Ci sono i mari, i fiumi, i laghi e ci sono loro, gli oceani, una delle fonti più preziose della Terra, una vasta distesa acquea in cui risiede circa l’80% delle specie viventi, quelle specie che non solo regolano il clima ma che forniscono altresì almeno il 50% dell’ossigeno che respiriamo.
Ma come stanno oggi queste fantastiche e indispensabili risorse? Grazie alla noncuranza degli esseri umani sembra proprio che non se la passino proprio bene.
Per questo, come ogni anno, dal 1992, a ricordarci questa meraviglia fondamentale per la nostra vita, l’8 giugno viene celebrata la Giornata Mondiale degli Oceani, organizzata da The Ocean Project e da World Ocean Network e riconosciuta dall’ONU dal 2008.
Una giornata importante, in cui tutti siamo invitati a una sana e severa riflessione su un ecosistema che si rivela sempre più in sofferenza, sia per l’inquinamento dovuto alle sostanze chimiche, sia all’immenso accumulo della plastica, sia per il problema delle risorse ittiche e del loro indiscriminato sfruttamento.
Sì, perché se l’inquinamento è soprattutto causato dall’incuria, dalla cattiva educazione e dal mancato rispetto per l’ambiente oltre che da un malcelato “menefreghismo” verso le generazioni future, il problema del pescato è l’inequivocabile segno di un latitante senso di responsabilità.
In Alaska, la pesca è la più importante fonte di sostentamento per i suoi abitanti e lo Stato, attraverso leggi e regolamenti rigorosi, fa il massimo perché questa attività fornisca sempre le risorse necessarie per un buon andamento dell’economia e per il rispetto per l’ambiente. Come?

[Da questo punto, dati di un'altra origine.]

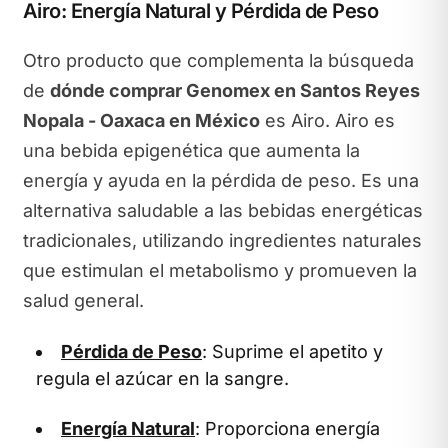
Airo: Energía Natural y Pérdida de Peso
Otro producto que complementa la búsqueda
de
dónde comprar Genomex en Santos Reyes
Nopala - Oaxaca en México
es Airo. Airo es
una bebida epigenética que aumenta la
energía y ayuda en la pérdida de peso. Es una
alternativa saludable a las bebidas energéticas
tradicionales, utilizando ingredientes naturales
que estimulan el metabolismo y promueven la
salud general.
Pérdida de Peso
: Suprime el apetito y
regula el azúcar en la sangre.
Energía Natural
: Proporciona energía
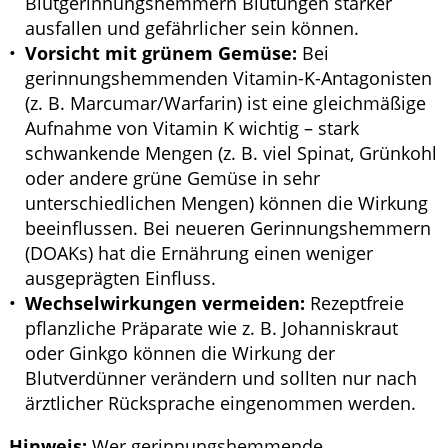
Blutgerinnungshemmern Blutungen stärker
ausfallen und gefährlicher sein können.
Vorsicht mit grünem Gemüse:
Bei
gerinnungshemmenden Vitamin-K-Antagonisten
(z. B. Marcumar/Warfarin) ist eine gleichmäßige
Aufnahme von Vitamin K wichtig – stark
schwankende Mengen (z. B. viel Spinat, Grünkohl
oder andere grüne Gemüse in sehr
unterschiedlichen Mengen) können die Wirkung
beeinflussen. Bei neueren Gerinnungshemmern
(DOAKs) hat die Ernährung einen weniger
ausgeprägten Einfluss.
Wechselwirkungen vermeiden:
Rezeptfreie
pflanzliche Präparate wie z. B. Johanniskraut
oder Ginkgo können die Wirkung der
Blutverdünner verändern und sollten nur nach
ärztlicher Rücksprache eingenommen werden.
Hinweis:
Wer gerinnungshemmende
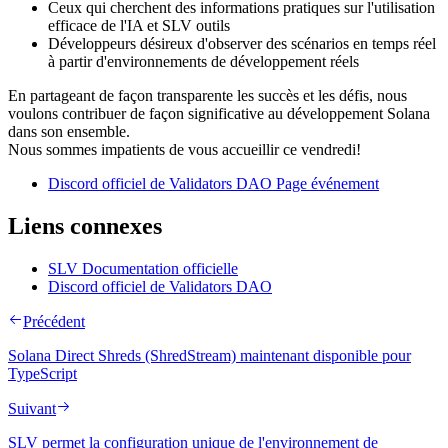
Ceux qui cherchent des informations pratiques sur l'utilisation
efficace de l'IA et SLV outils
Développeurs désireux d'observer des scénarios en temps réel
à partir d'environnements de développement réels
En partageant de façon transparente les succès et les défis, nous
voulons contribuer de façon significative au développement Solana
dans son ensemble.
Nous sommes impatients de vous accueillir ce vendredi!
Discord officiel de Validators DAO Page événement
Liens connexes
SLV Documentation officielle
Discord officiel de Validators DAO
Précédent
Solana Direct Shreds (ShredStream) maintenant disponible pour
TypeScript
Suivant
SLV permet la configuration unique de l'environnement de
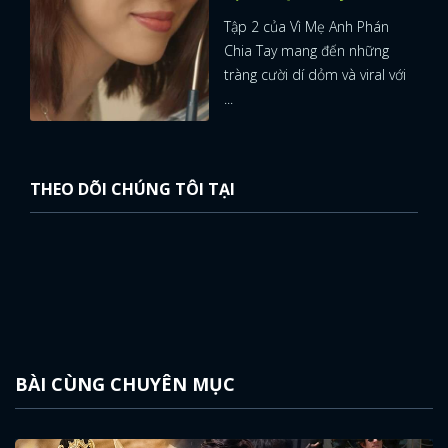
Tập 2 của Vì Mẹ Anh Phán
Chia Tay mang đến những
tràng cười dí dỏm và viral với
...
THEO DÕI CHÚNG TÔI TẠI
BÀI CÙNG CHUYÊN MỤC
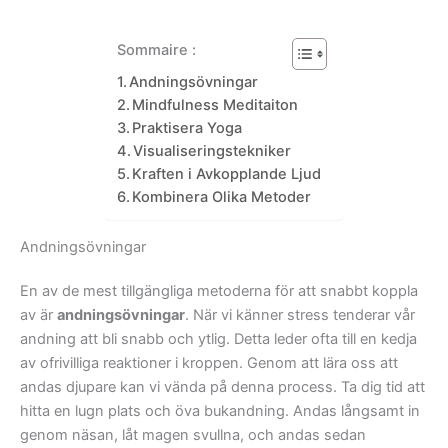
Sommaire :
Andningsövningar
Mindfulness Meditaiton
Praktisera Yoga
Visualiseringstekniker
Kraften i Avkopplande Ljud
Kombinera Olika Metoder
Andningsövningar
En av de mest tillgängliga metoderna för att snabbt koppla
av är
andningsövningar
. När vi känner stress tenderar vår
andning att bli snabb och ytlig. Detta leder ofta till en kedja
av ofrivilliga reaktioner i kroppen. Genom att lära oss att
andas djupare kan vi vända på denna process. Ta dig tid att
hitta en lugn plats och öva bukandning. Andas långsamt in
genom näsan, låt magen svullna, och andas sedan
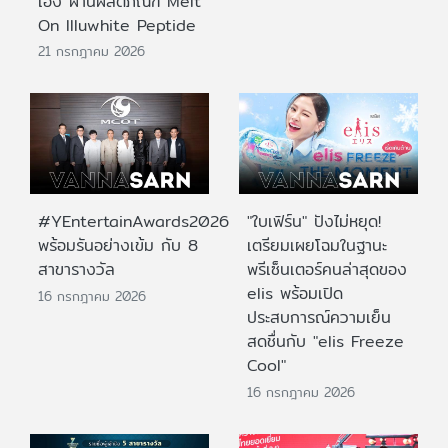
เอง ผ่านผลิตภัณฑ์ Melt
On Illuwhite Peptide
21 กรกฎาคม 2026
#YEntertainAwards2026
"ใบเฟิร์น" ปังไม่หยุด!
พร้อมรันอย่างเข้ม กับ 8
เตรียมเผยโฉมในฐานะ
สาขารางวัล
พรีเซ็นเตอร์คนล่าสุดของ
elis พร้อมเปิด
16 กรกฎาคม 2026
ประสบการณ์ความเย็น
สดชื่นกับ "elis Freeze
Cool"
16 กรกฎาคม 2026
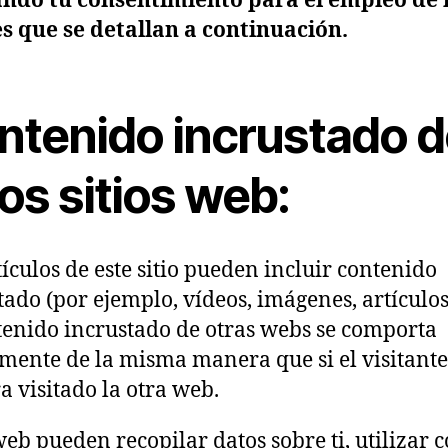
ndo tu consentimiento para el empleo de 
s que se detallan a continuación.
ntenido incrustado d
os sitios web:
tículos de este sitio pueden incluir contenido
tado (por ejemplo, vídeos, imágenes, artículos, 
tenido incrustado de otras webs se comporta
mente de la misma manera que si el visitante
a visitado la otra web.
web pueden recopilar datos sobre ti, utilizar c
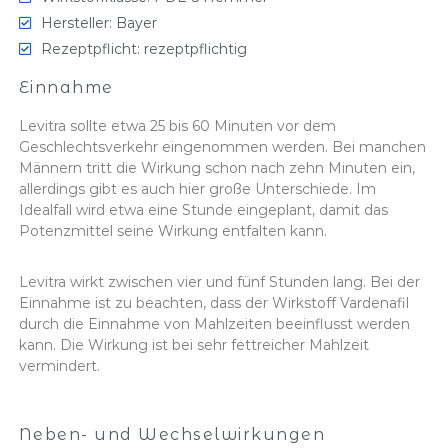
Hersteller: Bayer
Rezeptpflicht: rezeptpflichtig
Einnahme
Levitra sollte etwa 25 bis 60 Minuten vor dem
Geschlechtsverkehr eingenommen werden. Bei manchen
Männern tritt die Wirkung schon nach zehn Minuten ein,
allerdings gibt es auch hier große Unterschiede. Im
Idealfall wird etwa eine Stunde eingeplant, damit das
Potenzmittel seine Wirkung entfalten kann.
Levitra wirkt zwischen vier und fünf Stunden lang. Bei der
Einnahme ist zu beachten, dass der Wirkstoff Vardenafil
durch die Einnahme von Mahlzeiten beeinflusst werden
kann. Die Wirkung ist bei sehr fettreicher Mahlzeit
vermindert.
Neben- und Wechselwirkungen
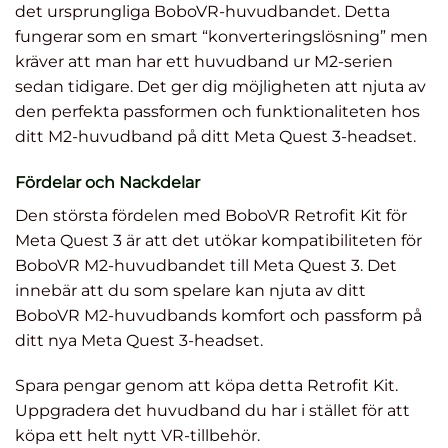
det ursprungliga BoboVR-huvudbandet. Detta
fungerar som en smart “konverteringslösning” men
kräver att man har ett huvudband ur M2-serien
sedan tidigare. Det ger dig möjligheten att njuta av
den perfekta passformen och funktionaliteten hos
ditt M2-huvudband på ditt Meta Quest 3-headset.
Fördelar och Nackdelar
Den största fördelen med BoboVR Retrofit Kit för
Meta Quest 3 är att det utökar kompatibiliteten för
BoboVR M2-huvudbandet till Meta Quest 3. Det
innebär att du som spelare kan njuta av ditt
BoboVR M2-huvudbands komfort och passform på
ditt nya Meta Quest 3-headset.
Spara pengar genom att köpa detta Retrofit Kit.
Uppgradera det huvudband du har i stället för att
köpa ett helt nytt VR-tillbehör.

Facendo sì che vengano evitati gli sprechi dovuti al pescato eccessivo e garantendo, in questo modo, la continuità e la sopravvivenza delle varie specie.

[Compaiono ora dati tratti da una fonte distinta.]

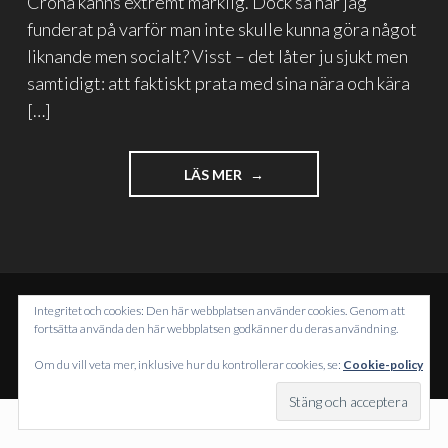
Crona känns extremt märklig. Dock så har jag
funderat på varför man inte skulle kunna göra något
liknande men socialt? Visst – det låter ju sjukt men
samtidigt: att faktiskt prata med sina nära och kära
[…]
"DET
LÄS MER
VITA
ARKIVET
OCH
KONSULTER
I
SORG"
Integritet och cookies: Den här webbplatsen använder cookies. Genom att
DRIVS MED WORDPRESS
fortsätta använda den här webbplatsen godkänner du deras användning.
TEMA: INTERGALACTIC AV
WORDPRESS.COM
.
Om du vill veta mer, inklusive hur du kontrollerar cookies, se:
Cookie-policy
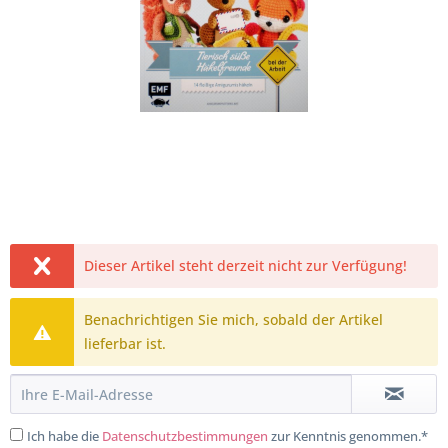
Dieser Artikel steht derzeit nicht zur Verfügung!
Benachrichtigen Sie mich, sobald der Artikel
lieferbar ist.
Ich habe die
Datenschutzbestimmungen
zur Kenntnis genommen.*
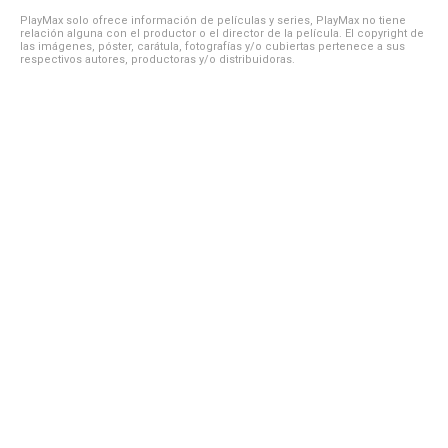
PlayMax solo ofrece información de películas y series, PlayMax no tiene
relación alguna con el productor o el director de la película. El copyright de
las imágenes, póster, carátula, fotografías y/o cubiertas pertenece a sus
respectivos autores, productoras y/o distribuidoras.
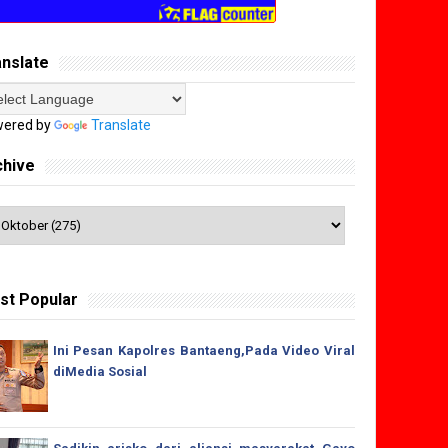
anslate
ered by
Translate
chive
st Popular
Ini Pesan Kapolres Bantaeng,Pada Video Viral
diMedia Sosial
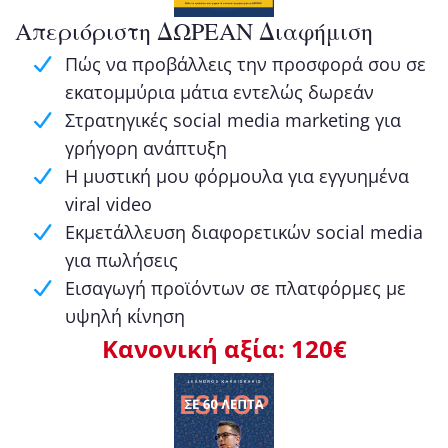
Απεριόριστη ΔΩΡΕΑΝ Διαφήμιση
Πώς να προβάλλεις την προσφορά σου σε
εκατομμύρια μάτια εντελώς δωρεάν
Στρατηγικές social media marketing για
γρήγορη ανάπτυξη
Η μυστική μου φόρμουλα για εγγυημένα
viral video
Εκμετάλλευση διαφορετικών social media
για πωλήσεις
Εισαγωγή προϊόντων σε πλατφόρμες με
υψηλή κίνηση
Κανονική αξία: 120€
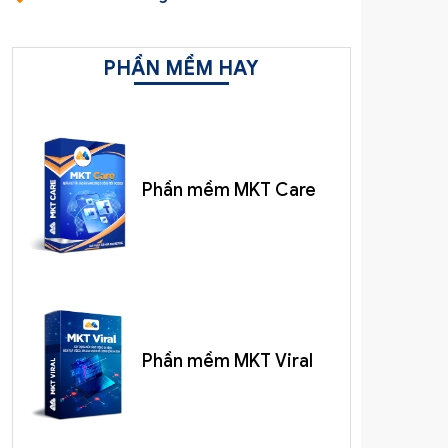
PHẦN MỀM HAY
Phần mềm MKT Care
Phần mềm MKT Viral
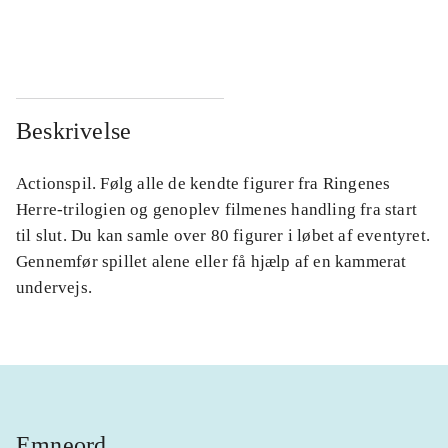
...
...
Beskrivelse
Actionspil. Følg alle de kendte figurer fra Ringenes
Herre-trilogien og genoplev filmenes handling fra start
til slut. Du kan samle over 80 figurer i løbet af eventyret.
Gennemfør spillet alene eller få hjælp af en kammerat
undervejs.
Emneord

A controllare che nella stagione della pesca – che in Alaska va da maggio a ottobre – tutto proceda secondo le regole, sono non solo gli scienziati e le forze dell’ordine ma anche gli stessi pescatori che, per tradizione, svolgono il loro lavoro con estrema professionalità.
Ogni anno, applicando le informazioni scientifiche, viene infatti calcolata la cattura biologicamente accettabile in riferimento alla biomassa, cioè la quantità totale nell’oceano di una particolare specie di pesce stabilendo il totale ammissibile per mantenere in salute anche l’ecosistema.

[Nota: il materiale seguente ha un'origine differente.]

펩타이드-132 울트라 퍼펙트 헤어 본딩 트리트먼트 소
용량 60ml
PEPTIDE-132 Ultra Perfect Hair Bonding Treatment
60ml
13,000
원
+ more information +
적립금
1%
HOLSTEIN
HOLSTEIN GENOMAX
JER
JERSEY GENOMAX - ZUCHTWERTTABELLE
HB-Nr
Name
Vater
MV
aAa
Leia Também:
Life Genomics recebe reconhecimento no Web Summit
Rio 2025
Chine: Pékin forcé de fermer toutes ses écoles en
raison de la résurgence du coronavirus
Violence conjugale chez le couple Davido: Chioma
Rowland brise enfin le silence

È facile intuire che il pesce proveniente dall’Alaska, proprio grazie a queste regole, è quanto di meglio si possa mettere nel piatto, in quanto selvaggio, naturale e sostenibile. Un vero alleato della nostra salute ma anche di quella dell’oceano e dell’ambiente.
L’Alaska è un esempio per tutto il mondo, quindi diamo tutti una mano a dare una svolta verso un futuro di benessere. Siamo ancora in tempo per mutare la rotta.